Limitations & Future Work

  1. Assumptions in Extrinsic Hallucination Verification: Assumes Wikipedia was included in the training data of all evaluated models, which might not be completely true for some models.
  2. Lack of Dynamic Test Sets for Intrinsic Hallucinations: The authors acknowledge that creating dynamic test sets for intrinsic hallucinations remains an open question.
  3. Limited Evaluation Scope: Only covers text-based hallucinations, excluding multimodal hallucinations.
  4. Judge Model Bias: Using LLaMA-3.1-70B as a judge might introduce systematic biases.
  5. Domain Bias in NonExistentRefusal: Gemma models refuse to answer all drug-related questions, failing to distinguish whether they exist or not.
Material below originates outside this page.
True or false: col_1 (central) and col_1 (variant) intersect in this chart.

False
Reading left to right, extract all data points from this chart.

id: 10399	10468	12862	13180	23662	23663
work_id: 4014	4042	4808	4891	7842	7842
  • SimpleQA (Wang et al., 2024): A factuality benchmark that can be adapted as an extrinsic hallucination benchmark by modifying the evaluation metrics.
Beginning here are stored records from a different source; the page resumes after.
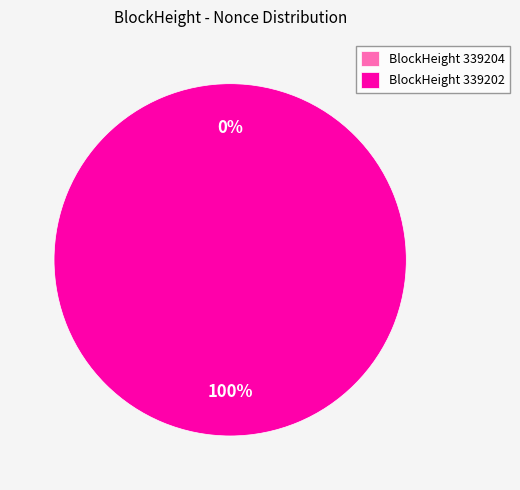

The 339202 slice represents 100% of the pie. True or false?

True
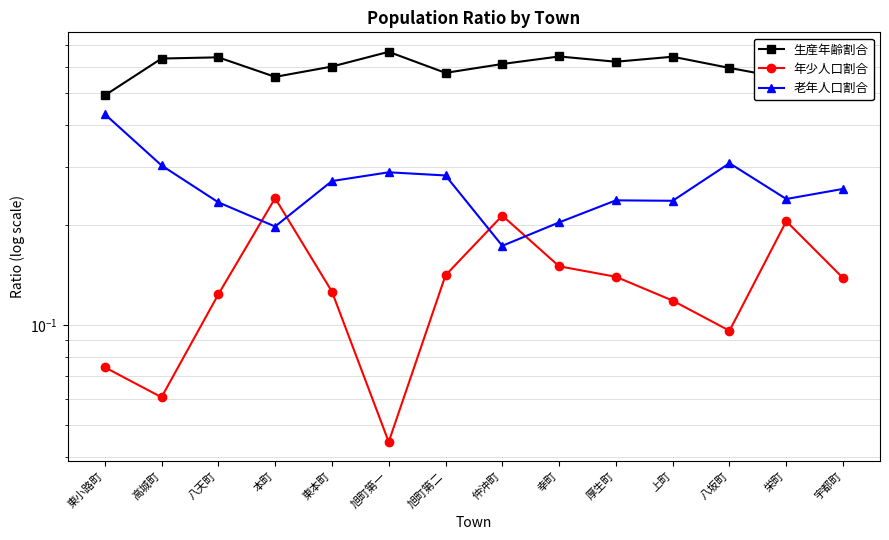

Reading left to right, transcribe all the data shown in this chart.

生産年齢割合: 東小路町=0.5	高城町=0.6	八天町=0.6	本町=0.6	東本町=0.6	旭町第一=0.7	旭町第二=0.6	仲沖町=0.6	幸町=0.6	厚生町=0.6	上町=0.6	八坂町=0.6	栄町=0.6	宇都町=0.6
年少人口割合: 東小路町=0.1	高城町=0.1	八天町=0.1	本町=0.2	東本町=0.1	旭町第一=0.0	旭町第二=0.1	仲沖町=0.2	幸町=0.2	厚生町=0.1	上町=0.1	八坂町=0.1	栄町=0.2	宇都町=0.1
老年人口割合: 東小路町=0.4	高城町=0.3	八天町=0.2	本町=0.2	東本町=0.3	旭町第一=0.3	旭町第二=0.3	仲沖町=0.2	幸町=0.2	厚生町=0.2	上町=0.2	八坂町=0.3	栄町=0.2	宇都町=0.3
  • FaithEval (Ming et al., 2024): Evaluates intrinsic hallucinations within noisy or counterfactual contexts.
  • ANAH 2.0 (Gu et al., 2024): Evaluates intrinsic hallucinations within factually accurate input contexts.
  • Insights: The design of evaluation benchmarks should explicitly define the "reference source" (training data vs. external knowledge vs. input context), as different reference sources correspond to distinct types of problems.

Rating

  • Novelty: ⭐⭐⭐ Tasonomy and the design of extrinsic hallucination evaluation tasks are novel, and the analysis of TruthfulQA is highly valuable.
  • Experimental Thoroughness: ⭐⭐⭐⭐⭐ Extremely comprehensive, covering 13 models, three new tasks, three existing benchmark analyses, and stability validation.
  • Writing Quality: ⭐⭐⭐⭐⭐ Clear conceptual clarification, rich figures and tables, and rigorous argumentation.
  • Value: ⭐⭐⭐⭐⭐ Establishes a clear taxonomic framework and new evaluation standards for hallucination research, providing important guidance for the development of the field.